You’re Welcome Mr. President

25 March 2014

Koning_en_Koningin_met_NSS_delegatiesPhoto credit: Wikipedia Commons

Being an American in the Netherlands leading up to and during the Nuclear Security Summit  (March 24-25) has filled me up with lots of irrational pride. For the past two days, the Hague has been the center of the universe as world leaders from 53 countries and 5 international organizations negotiate on reducing and securing nuclear supplies and keeping them out of terrorists’ hands. Who wouldn’t be proud that we’re one step closer for not blowing up our beautiful, irreplaceable planet earth?

Inspired by Buzzfeed’s article Welcome to the Netherlands Mr. President,  I’d also like to share some interesting tidbits of Dutch-American influences. We all know about the soft power America has on the rest of the world. Little does everyone else know about how influential the seemingly obscure tiny Northern European country of only 16,839,840 has on American culture (past, present and future).


The Dutch were the original New Yorkers

Image of Native Americans watching the arrival of the first Dutch colonists at the Hudson river.
Photo credit: Flickr Commons

Actually, the Native Americans should be the undisputed first inhabitants of New York state and the rest of the United States.

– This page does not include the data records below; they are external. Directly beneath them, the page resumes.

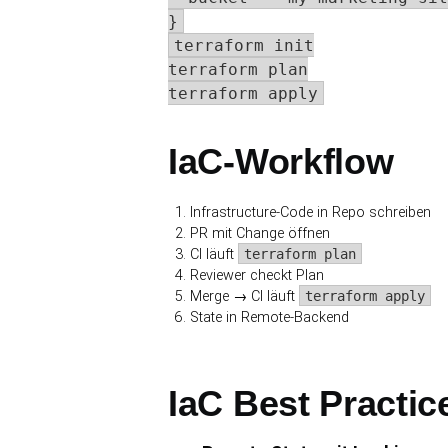
}
terraform init

terraform plan

terraform apply
IaC-Workflow
Infrastructure-Code in Repo schreiben
PR mit Change öffnen
CI läuft
terraform plan
Reviewer checkt Plan
Merge → CI läuft
terraform apply
State in Remote-Backend
IaC Best Practic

But it was the Dutch who founded New Netherlands (now New York) in 1614, being among the first to steal barter the land from the Native Americans and create a flourishing, world city of New Amsterdam (New York City). Knowing their time was up in 1667, the Dutch exchanged Manhattan for Suriname. What the Dutch left behind is a city of love for liberty, entrepreneurial spirit, tolerance, an established banking system and a future concrete jungle where dreams are made of.



18793rPhoto credit: Flickr Commons

 The Dutch names Jan (“John”, pronounced as Yan) and Kees (“Cornelius”) were and continue to be common names for boys in the Netherlands.  Urban legend has it that the word “Yankee” is a combination of the two names originally referred to Dutch-Americans but is now the beloved baseball team of New York.


Many famous and influential people in America were Dutch or had Dutch ancestry.

theodore-rooseveltPresident Theodore Roosevelt Photo credit: Flickr Commons

Thomas Edison, Audrey Hepburn, Eddie van Halen, the Roosevelts (Theodore, Franklin and Eleanore), Walt Whitman all had Dutch ancestry. And let’s not forget that Carice van Houten who plays Melisandre on Games of Thrones is a beloved Dutch actress.

Many all-American nostalgic food is actually Dutch in Origin

the-pancake-bakery_pieter-aertsen                      The Pancake Bakery by Pieter Aertsen (1508-1575) Photo credit: Wikipedia Commons

Many of the current mainstays of the American diet were introduced to the New World by the Dutch such as pancakes (pannenkoeken), waffles (wafles), doughnuts (oliebollen), coleslaw (koolsla), pretzels and cookies (koekjes). While over time these Dutch treats became Americanized (bigger, sweeter, and fluffier), the culinary contributions of early Dutch settlers should not be forgotten.


The closest foreign analogue to Obamacare (Affordable Health Care Act) is the Dutch Health System
When the United States of America, thanks to the leadership of President Obama, decided to join the rest of the world and try to provide health insurance for all of its citizens, they looked towards the Netherlands as their example. The Dutch Health system and the Affordable Health Care act were both inspired by Stanford Health Economist Alain Enthoven’s theory of managed competition.


Wishful Thinking: That American Kids can be just as happy as Dutch Kids

dutchchildrenPhoto credit: Flickr Commons

I’m also hoping that Americans can also be influenced by the Dutch on how to raise the happiest kids in the world. Perhaps your (brief) time here Mr. President Obama may have inspired you to help pave the way for American kids. The future generations will thank-you.